Duplicate content is just what it says it is – content that appears in more than one place. When duplicate content occurs on the internet, search engines can’t be relied upon to decide which is the most relevant version to give when someone makes a search.
Search engines will display all the relevant results, but won’t show the duplicate content versions. Google and the other search engines have to choose which version is the original one, or which is the best one.
What does this mean for your website? Your SEO can be compromised. Your duplicate content links are diluted, and your ranking potential for a given keyword is reduced.
Most of the causes for duplicate content are technical and baffle those of us who remain un-techified. The fixes, however, are often less daunting.

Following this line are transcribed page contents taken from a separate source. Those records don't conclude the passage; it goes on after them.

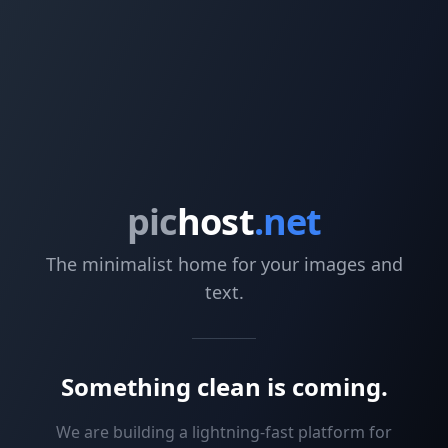
pic
host
.net
The minimalist home for your images and
text.
Something clean is coming.
We are building a lightning-fast platform for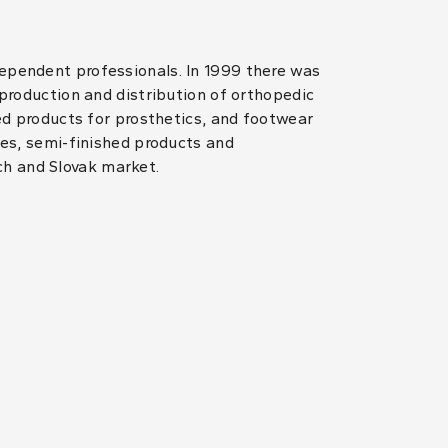
dependent professionals. In 1999 there was
 production and distribution of orthopedic
hed products for prosthetics, and footwear
les, semi-finished products and
ch and Slovak market.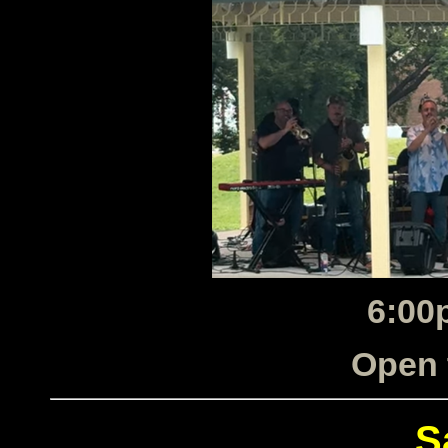
6:00
Open 
S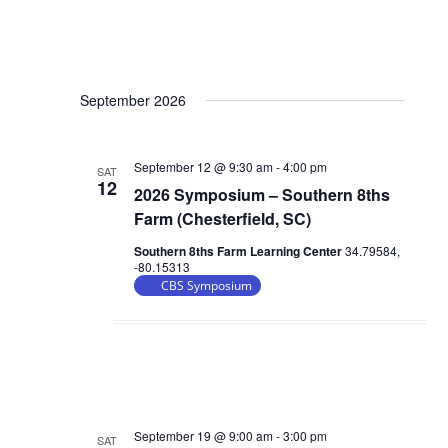
September 2026
September 12 @ 9:30 am
-
4:00 pm
SAT
12
2026 Symposium – Southern 8ths
Farm (Chesterfield, SC)
Southern 8ths Farm Learning Center
34.79584,
-80.15313
CBS Symposium
September 19 @ 9:00 am
-
3:00 pm
SAT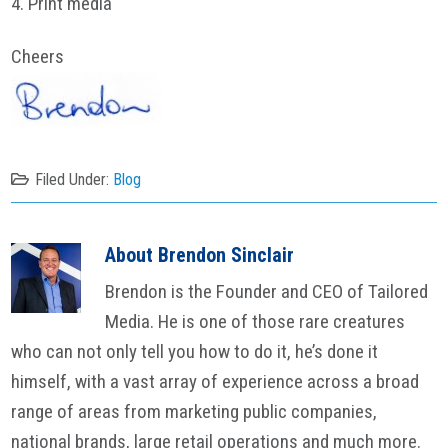
4. Print media
Cheers
Filed Under:
Blog
About
Brendon Sinclair
Brendon is the Founder and CEO of Tailored
Media. He is one of those rare creatures
who can not only tell you how to do it, he’s done it
himself, with a vast array of experience across a broad
range of areas from marketing public companies,
national brands, large retail operations and much more.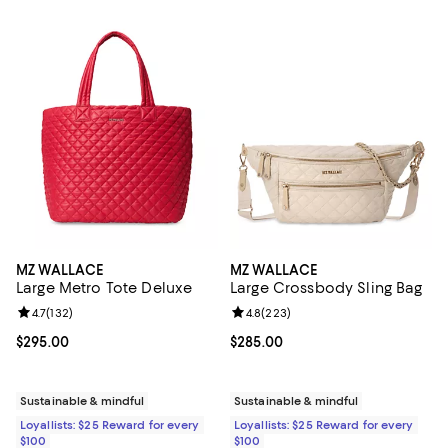
MZ WALLACE
MZ WALLACE
Large Metro Tote Deluxe
Large Crossbody Sling Bag
Review rating: 4.7 out of 5; 132 reviews;
4.7
(
132
)
Review rating: 4.8 out of 5; 223 r
4.8
(
223
)
Current price $295.00; ;
$295.00
Current price $285.00; ;
$285.00
Sustainable & mindful
Sustainable & mindful
Loyallists: $25 Reward for every
Loyallists: $25 Reward for every
$100
$100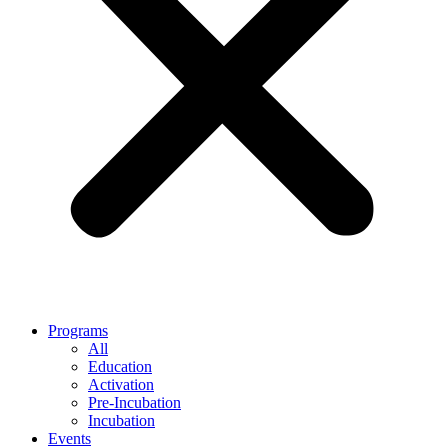
Programs
All
Education
Activation
Pre-Incubation
Incubation
Events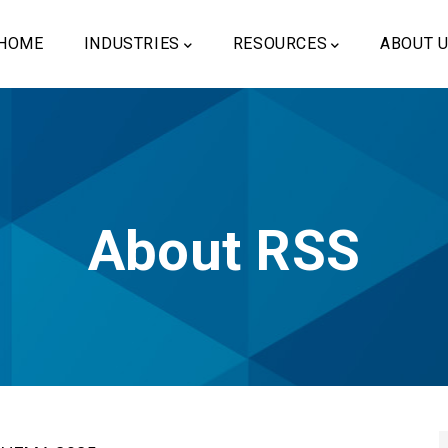
ain
vigation
HOME
INDUSTRIES
RESOURCES
ABOUT 
About RSS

Here are the most common duplicate content causes and some easy fixes.
URL Parameters that track data
An SEO-friendly URL won’t have parameters, and if it does, no more than two should be used. Parameters are the part of the URL that provides data for correct retrieval of records.

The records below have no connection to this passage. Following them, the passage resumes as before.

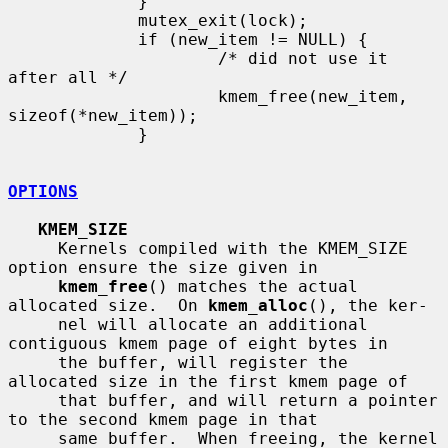
             }

             mutex_exit(lock);

             if (new_item != NULL) {

                     /* did not use it 
after all */

                     kmem_free(new_item, 
sizeof(*new_item));

             }

OPTIONS
KMEM_SIZE
     Kernels compiled with the KMEM_SIZE 
option ensure the size given in

kmem_free
() matches the actual 
allocated size.  On 
kmem_alloc
(), the ker-

     nel will allocate an additional 
contiguous kmem page of eight bytes in

     the buffer, will register the 
allocated size in the first kmem page of

     that buffer, and will return a pointer 
to the second kmem page in that

     same buffer.  When freeing, the kernel 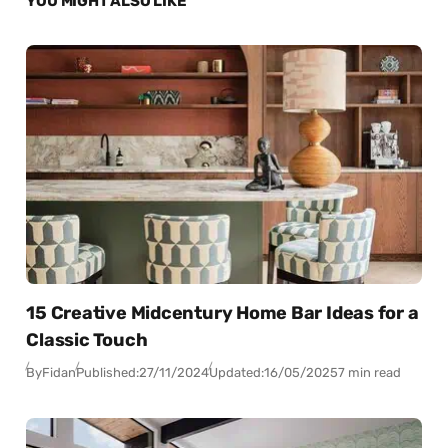
YOU MIGHT ALSO LIKE
15 Creative Midcentury Home Bar Ideas for a
Classic Touch
By
Fidan
Published:
27/11/2024
Updated:
16/05/2025
7 min read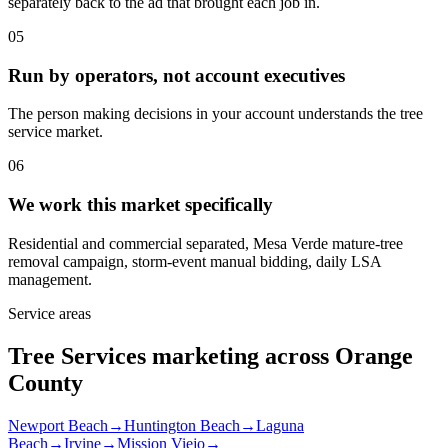
separately back to the ad that brought each job in.
05
Run by operators, not account executives
The person making decisions in your account understands the tree
service market.
06
We work this market specifically
Residential and commercial separated, Mesa Verde mature-tree
removal campaign, storm-event manual bidding, daily LSA
management.
Service areas
Tree Services marketing across Orange
County
Newport Beach
→
Huntington Beach
→
Laguna
Beach
→
Irvine
→
Mission Viejo
→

For example, these two sample links demonstrate different parameters for tracking data:
http://www.example.com/keyword-x/
http://www.example.com/keyword-x/?source=rss
Be sure to tell your programmer to always build your parameters in the same order. See, that’s easy to do!
Link Back to Original Content
Duplicate content that comes from outside your own site can be “scraped,” or used without your consent. This leaves the search engine with another version to rank, making competition in ranking for your original version.
Because search engines aren’t able to effectively filter out original content from the scraped content, website owners should create links to their own sites within their content. This way scraped content will point back to the original content and allow for some potential traffic.
If the links aren’t removed by the scrapers, it could also help search engines to determine the original content if enough links point to your site.
Session IDs
For every website visitor you have, a different session ID is stored in the URL. This is used for ecommerce sites that want to keep track of visitors and make storing items in a shopping cart possible.
A unique ID number is added to the URL for every visitor to your site, and for every page of your site. For example:
http://site.com/product?id=1234567890
http://site.com/product?id=1234567891
http://site.com/product?id=1234567892
The other option is to disable session IDs in your systems settings and instead allow cookies for tracking visitor’s products.
Printer Friendly Pages
If you have a link on your website that reads something like “click here for a printer-friendly version,” you have duplicate content.
Every time a visitor follows this link, a separate document containing duplicate content is loaded, search engines will find these and decide which version to show.
Because you want the version that contains all your additional site information, not just the stripped-down, printable version, you should use a print style sheet.
Since this is a rather un-techie solution, ask your web developer to help you. Or you can go to the WordPress Styling for Print page to see for yourself.
Pick Either WWW or non-WWW
Search engines still can get this wrong when it’s possible to access both versions of your site. Solving this problem means choosing your preferred domain and telling Google which site should be shown in search engine page results – the one with the WWW or the one without it.
Take your pick:
http://www.example.com/example.html
http://example.com/page.html
Get your easy fix to this split-identity issue by following my help in Improve Your WordPress Site’s SEO With a Single URL. Remember, if I can do it, so can you.
Remember to stay consistent when you link within your website and always stick with your preferred domain.
Two More Duplicate Content Solutions
Sometimes you want to have multiple versions of a page available for users, or you simply can’t get rid of it. You can manage this duplicate content in two ways.
1. Adding a Canonical URL Link
Once you’ve chose your preferred domain, you might need to add the rel=”canonical” links to the <head> section of your site. It will look like this:
<link rel=”canonical” href=”http://example.com/keyword-x/”/>
2. Do a 301 Redirect
Another option for dealing with wrong URLs for content is to redirect them. A 301 redirect is a permanent redirect that’s set up from the duplicate content page and sent to the original content paging, passing the ranking power to the redirected or original page.
See Improve Your WordPress Site’s SEO With a Single URL for instructions.
For the non-techies, this could prove to be confusing, so ask for help.
For a great tool to check for duplicate content, use Google Webmaster Tools. Go to Search Appearance, and then HTML Improvements to see if there’s any concerns you should know about.